Exercise directions:
Copy the text read from each of the records below line for line, without changing anything, and leave the pictures out of your answer.
○ ○ ○
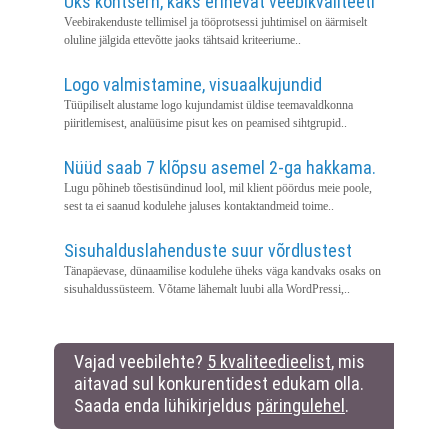
Üks kontsern, kaks erinevat veebikvaliteeti
Veebirakenduste tellimisel ja tööprotsessi juhtimisel on äärmiselt
oluline jälgida ettevõtte jaoks tähtsaid kriteeriume..
Logo valmistamine, visuaalkujundid
Tüüpiliselt alustame logo kujundamist üldise teemavaldkonna
piiritlemisest, analüüsime pisut kes on peamised sihtgrupid..
Nüüd saab 7 klõpsu asemel 2-ga hakkama.
Lugu põhineb tõestisündinud lool, mil klient pöördus meie poole,
sest ta ei saanud kodulehe jaluses kontaktandmeid toime..
Sisuhalduslahenduste suur võrdlustest
Tänapäevase, dünaamilise kodulehe üheks väga kandvaks osaks on
sisuhaldussüsteem. Võtame lähemalt luubi alla WordPressi,..
Vajad veebilehte?
5 kvaliteedieelist
, mis
aitavad sul konkurentidest edukam olla.
Saada enda lühikirjeldus
päringulehel
.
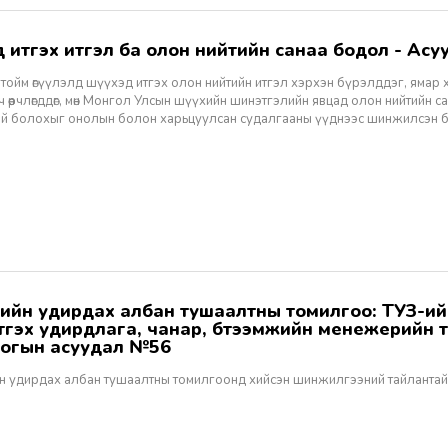
хэд итгэх итгэл ба олон нийтийн санаа бодол - Асуу
тойм өгүүлэлд шүүхэд итгэх олон нийтийн итгэл хэрхэн бүрэлддэг, ямар 
 өөрчлөгддөг, мөн Монгол Улсын шүүхийн шинэтгэлийн явцад олон нийтийн 
эй болохыг онолын болон харьцуулсан судалгааны үүднээс шинжилсэн 
этгэх удирдлага, чанар, бүтээмжийн менежерийн 
огын асуудал №56
н удирдах албан тушаалтны томилгоонд хийсэн шинжилгээний тайлантай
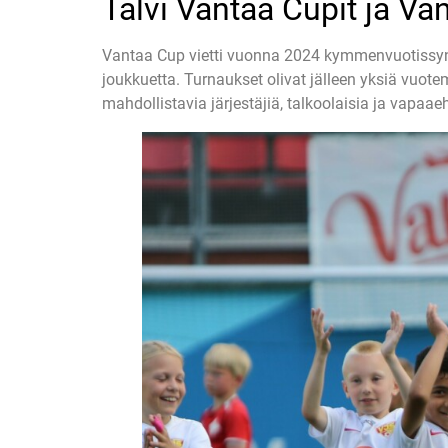
Talvi Vantaa Cupit ja Va
Vantaa Cup vietti vuonna 2024 kymmenvuotissynt
joukkuetta. Turnaukset olivat jälleen yksiä vuote
mahdollistavia järjestäjiä, talkoolaisia ja vapaaeh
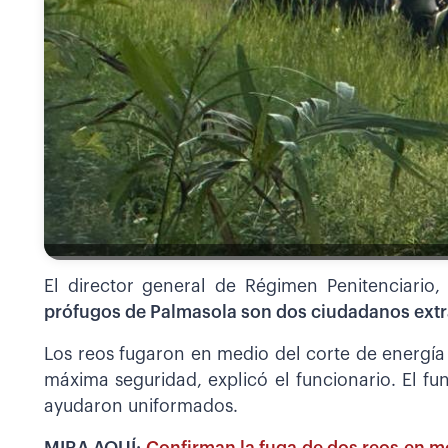
El director general de Régimen Penitenciario,
prófugos de Palmasola son dos ciudadanos extr
Los reos fugaron en medio del corte de energía 
máxima seguridad, explicó el funcionario. El fu
ayudaron uniformados.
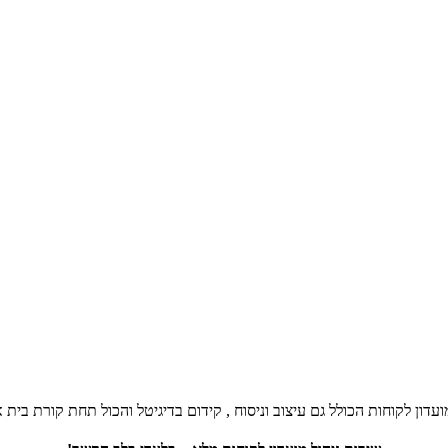
ועדון לקוחות הכולל גם עיצוב וניסוח , קידום בדיגיטל והכול תחת קורת בית 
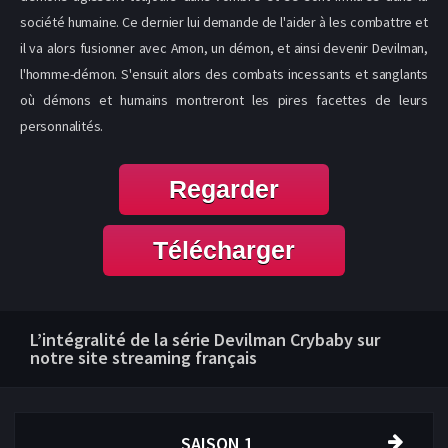
société humaine. Ce dernier lui demande de l'aider à les combattre et
il va alors fusionner avec Amon, un démon, et ainsi devenir Devilman,
l'homme-démon. S'ensuit alors des combats incessants et sanglants
où démons et humains montreront les pires facettes de leurs
personnalités.
Regarder
Télécharger
L’intégralité de la série Devilman Crybaby sur
notre site streaming français
SAISON 1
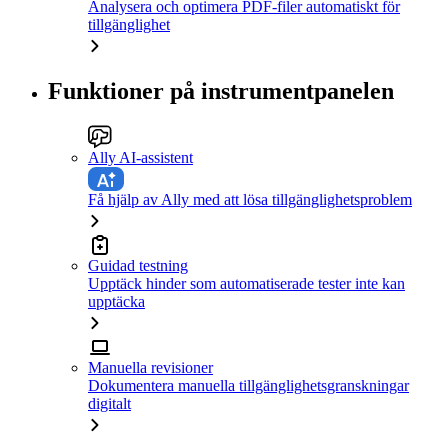
Analysera och optimera PDF-filer automatiskt för
tillgänglighet
Funktioner på instrumentpanelen
Ally AI-assistent
Få hjälp av Ally med att lösa tillgänglighetsproblem
Guidad testning
Upptäck hinder som automatiserade tester inte kan
upptäcka
Manuella revisioner
Dokumentera manuella tillgänglighetsgranskningar
digitalt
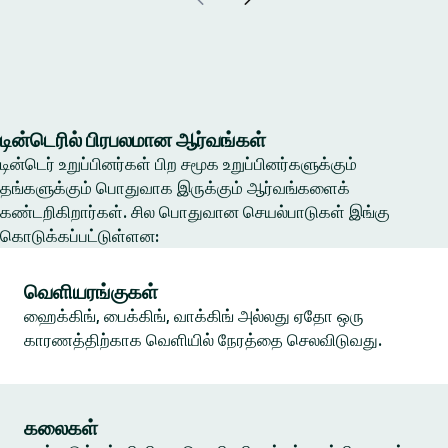
டின்டெரில் பிரபலமான ஆர்வங்கள்
டின்டெர் உறுப்பினர்கள் பிற சமூக உறுப்பினர்களுக்கும்
தங்களுக்கும் பொதுவாக இருக்கும் ஆர்வங்களைக்
கண்டறிகிறார்கள். சில பொதுவான செயல்பாடுகள் இங்கு
கொடுக்கப்பட்டுள்ளன:
வெளியரங்குகள்
ஹைக்கிங், பைக்கிங், வாக்கிங் அல்லது ஏதோ ஒரு
காரணத்திற்காக வெளியில் நேரத்தை செலவிடுவது.
கலைகள்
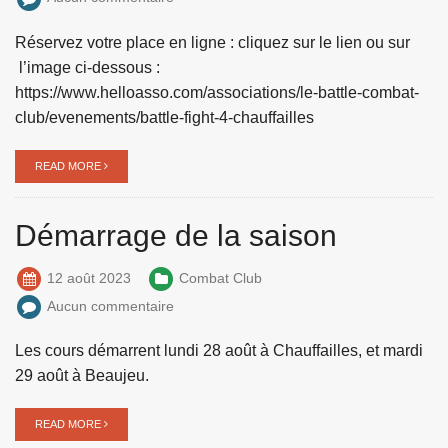
Réservez votre place en ligne : cliquez sur le lien ou sur
l’image ci-dessous :
https://www.helloasso.com/associations/le-battle-combat-
club/evenements/battle-fight-4-chauffailles
READ MORE
Démarrage de la saison
12 août 2023
Combat Club
Aucun commentaire
Les cours démarrent lundi 28 août à Chauffailles, et mardi
29 août à Beaujeu.
READ MORE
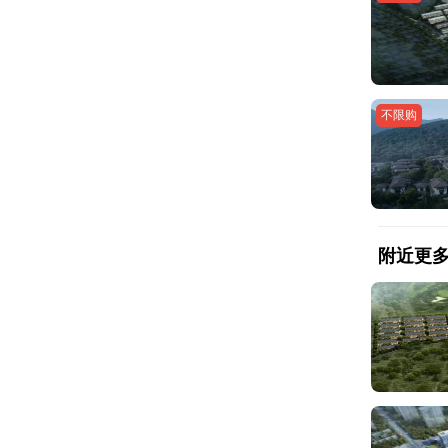
不限购
附近更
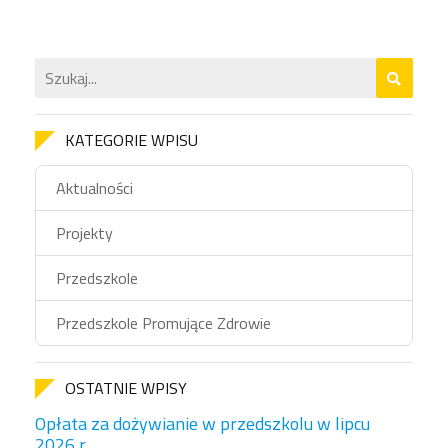
KATEGORIE WPISU
Aktualności
Projekty
Przedszkole
Przedszkole Promujące Zdrowie
OSTATNIE WPISY
Opłata za dożywianie w przedszkolu w lipcu
2026 r.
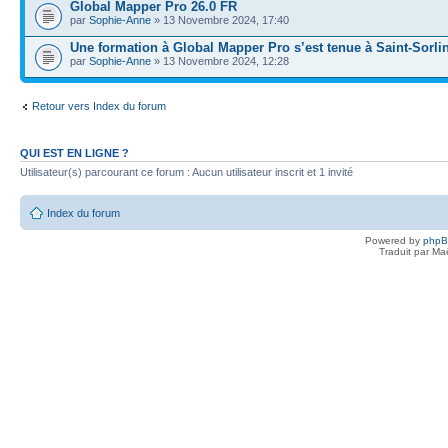
Global Mapper Pro 26.0 FR
par
Sophie-Anne
» 13 Novembre 2024, 17:40
Une formation à Global Mapper Pro s’est tenue à Saint-Sorli
par
Sophie-Anne
» 13 Novembre 2024, 12:28
Retour vers Index du forum
QUI EST EN LIGNE ?
Utilisateur(s) parcourant ce forum : Aucun utilisateur inscrit et 1 invité
Index du forum
Powered by
php
Traduit par Ma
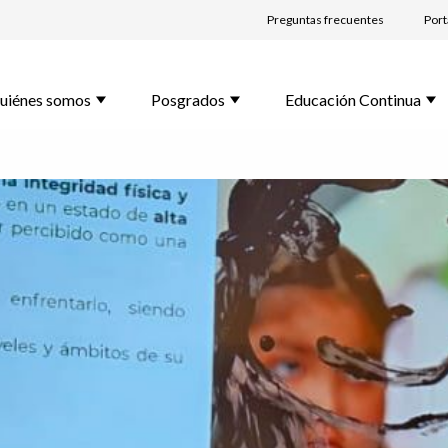
nos tus datos y te contactaremos
Preguntas frecuentes
Port
bre *
uiénes somos
Posgrados
Educación Continua
lido *
l *
rama de Interés *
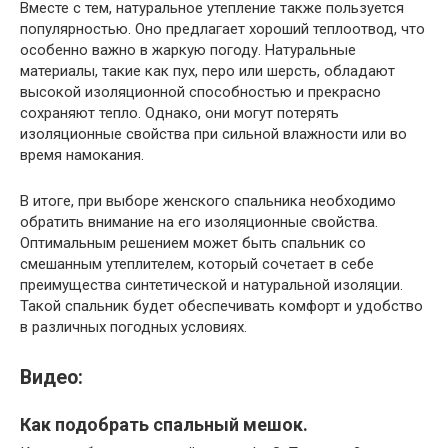
Вместе с тем, натуральное утепление также пользуется
популярностью. Оно предлагает хороший теплоотвод, что
особенно важно в жаркую погоду. Натуральные
материалы, такие как пух, перо или шерсть, обладают
высокой изоляционной способностью и прекрасно
сохраняют тепло. Однако, они могут потерять
изоляционные свойства при сильной влажности или во
время намокания.
В итоге, при выборе женского спальника необходимо
обратить внимание на его изоляционные свойства.
Оптимальным решением может быть спальник со
смешанным утеплителем, который сочетает в себе
преимущества синтетической и натуральной изоляции.
Такой спальник будет обеспечивать комфорт и удобство
в различных погодных условиях.
Видео:
Как подобрать спальный мешок.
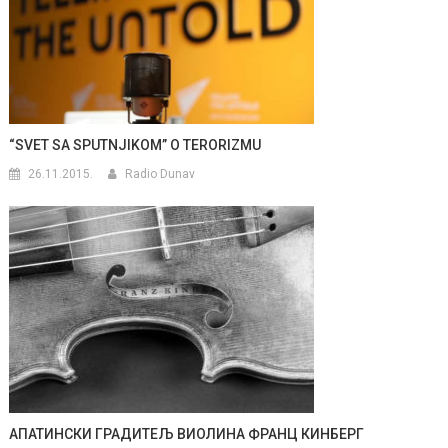
“SVET SA SPUTNJIKOM” O TERORIZMU
26.11.2015.
Radio Dunav
АПАТИНСКИ ГРАДИТЕЉ ВИОЛИНА ФРАНЦ КИНБЕРГ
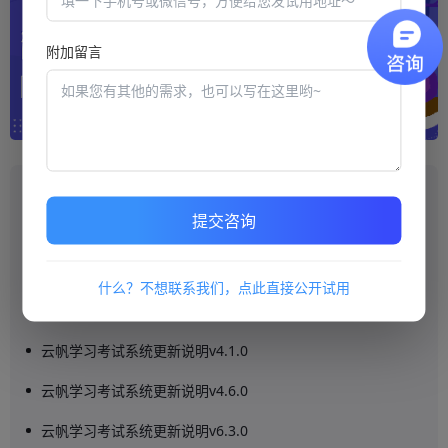
附加留言
推荐阅读
提交咨询
云帆学习考试系统更新说明v6.2.0
云帆培训考试系统更新说明v8.6.0
什么？不想联系我们，点此直接公开试用
云帆学习考试系统更新说明v8.0.0
云帆学习考试系统更新说明v4.1.0
云帆学习考试系统更新说明v4.6.0
云帆学习考试系统更新说明v6.3.0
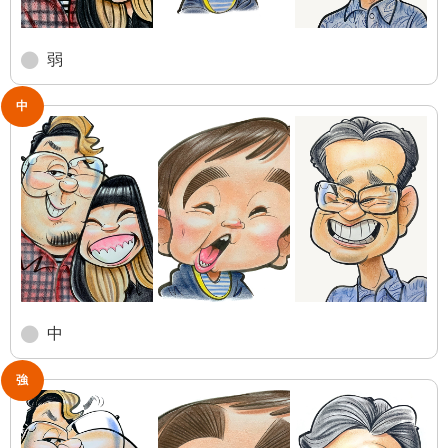
弱
中
中
強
○ ○ ○
Output for this task:
Üks kontsern, kaks erinevat veebikvaliteeti
Veebirakenduste tellimisel ja tööprotsessi juhtimisel on äärmiselt
oluline jälgida ettevõtte jaoks tähtsaid kriteeriume..
Logo valmistamine, visuaalkujundid
Tüüpiliselt alustame logo kujundamist üldise teemavaldkonna
piiritlemisest, analüüsime pisut kes on peamised sihtgrupid..
Nüüd saab 7 klõpsu asemel 2-ga hakkama.
Lugu põhineb tõestisündinud lool, mil klient pöördus meie poole,
sest ta ei saanud kodulehe jaluses kontaktandmeid toime..
Sisuhalduslahenduste suur võrdlustest
Tänapäevase, dünaamilise kodulehe üheks väga kandvaks osaks on
sisuhaldussüsteem. Võtame lähemalt luubi alla WordPressi,..
Vajad veebilehte?
5 kvaliteedieelist
, mis
aitavad sul konkurentidest edukam olla.
Saada enda lühikirjeldus
päringulehel
.
хэд итгэх итгэл ба олон нийтийн санаа бодол - Асуу
тойм өгүүлэлд шүүхэд итгэх олон нийтийн итгэл хэрхэн бүрэлддэг, ямар 
 өөрчлөгддөг, мөн Монгол Улсын шүүхийн шинэтгэлийн явцад олон нийтийн 
эй болохыг онолын болон харьцуулсан судалгааны үүднээс шинжилсэн 
этгэх удирдлага, чанар, бүтээмжийн менежерийн 
огын асуудал №56
н удирдах албан тушаалтны томилгоонд хийсэн шинжилгээний тайлантай
Talvi Vantaa Cupit ja Va
Vantaa Cup vietti vuonna 2024 kymmenvuotissynt
joukkuetta. Turnaukset olivat jälleen yksiä vuote
mahdollistavia järjestäjiä, talkoolaisia ja vapaaeh
El director general de Régimen Penitenciario,
prófugos de Palmasola son dos ciudadanos extr
Los reos fugaron en medio del corte de energía 
máxima seguridad, explicó el funcionario. El fu
ayudaron uniformados.
ועדון לקוחות הכולל גם עיצוב וניסוח , קידום בדיגיטל והכול תחת קורת בית 
société humaine. Ce dernier lui demande de l'aider à les combattre et
il va alors fusionner avec Amon, un démon, et ainsi devenir Devilman,
l'homme-démon. S'ensuit alors des combats incessants et sanglants
où démons et humains montreront les pires facettes de leurs
personnalités.
Regarder
Télécharger
L’intégralité de la série Devilman Crybaby sur
notre site streaming français
SAISON 1
Analysera och optimera PDF-filer automatiskt för
tillgänglighet
Funktioner på instrumentpanelen
Ally AI-assistent
Få hjälp av Ally med att lösa tillgänglighetsproblem
Guidad testning
Upptäck hinder som automatiserade tester inte kan
upptäcka
Manuella revisioner
Dokumentera manuella tillgänglighetsgranskningar
digitalt
டின்டெரில் பிரபலமான ஆர்வங்கள்
டின்டெர் உறுப்பினர்கள் பிற சமூக உறுப்பினர்களுக்கும்
தங்களுக்கும் பொதுவாக இருக்கும் ஆர்வங்களைக்
கண்டறிகிறார்கள். சில பொதுவான செயல்பாடுகள் இங்கு
கொடுக்கப்பட்டுள்ளன:
வெளியரங்குகள்
ஹைக்கிங், பைக்கிங், வாக்கிங் அல்லது ஏதோ ஒரு
காரணத்திற்காக வெளியில் நேரத்தை செலவிடுவது.
கலைகள்
Réservez votre place en ligne : cliquez sur le lien ou sur
l’image ci-dessous :
https://www.helloasso.com/associations/le-battle-combat-
club/evenements/battle-fight-4-chauffailles
READ MORE
Démarrage de la saison
12 août 2023
Combat Club
Aucun commentaire
Les cours démarrent lundi 28 août à Chauffailles, et mardi
29 août à Beaujeu.
READ MORE
不限购
附近更
KATEGORIE WPISU
Aktualności
Projekty
Przedszkole
Przedszkole Promujące Zdrowie
OSTATNIE WPISY
Opłata za dożywianie w przedszkolu w lipcu
2026 r.
Global Mapper Pro 26.0 FR
par
Sophie-Anne
» 13 Novembre 2024, 17:40
Une formation à Global Mapper Pro s’est tenue à Saint-Sorli
par
Sophie-Anne
» 13 Novembre 2024, 12:28
Retour vers Index du forum
QUI EST EN LIGNE ?
Utilisateur(s) parcourant ce forum : Aucun utilisateur inscrit et 1 invité
Index du forum
Powered by
php
Traduit par Ma
nos tus datos y te contactaremos
Preguntas frecuentes
Port
bre *
uiénes somos
Posgrados
Educación Continua
lido *
l *
rama de Interés *
Вместе с тем, натуральное утепление также пользуется
популярностью. Оно предлагает хороший теплоотвод, что
особенно важно в жаркую погоду. Натуральные
материалы, такие как пух, перо или шерсть, обладают
высокой изоляционной способностью и прекрасно
сохраняют тепло. Однако, они могут потерять
изоляционные свойства при сильной влажности или во
время намокания.
В итоге, при выборе женского спальника необходимо
обратить внимание на его изоляционные свойства.
Оптимальным решением может быть спальник со
смешанным утеплителем, который сочетает в себе
преимущества синтетической и натуральной изоляции.
Такой спальник будет обеспечивать комфорт и удобство
в различных погодных условиях.
Видео:
Как подобрать спальный мешок.
“SVET SA SPUTNJIKOM” O TERORIZMU
26.11.2015.
Radio Dunav
АПАТИНСКИ ГРАДИТЕЉ ВИОЛИНА ФРАНЦ КИНБЕРГ
附加留言
推荐阅读
提交咨询
云帆学习考试系统更新说明v6.2.0
云帆培训考试系统更新说明v8.6.0
什么？不想联系我们，点此直接公开试用
云帆学习考试系统更新说明v8.0.0
云帆学习考试系统更新说明v4.1.0
云帆学习考试系统更新说明v4.6.0
云帆学习考试系统更新说明v6.3.0
弱
中
中
強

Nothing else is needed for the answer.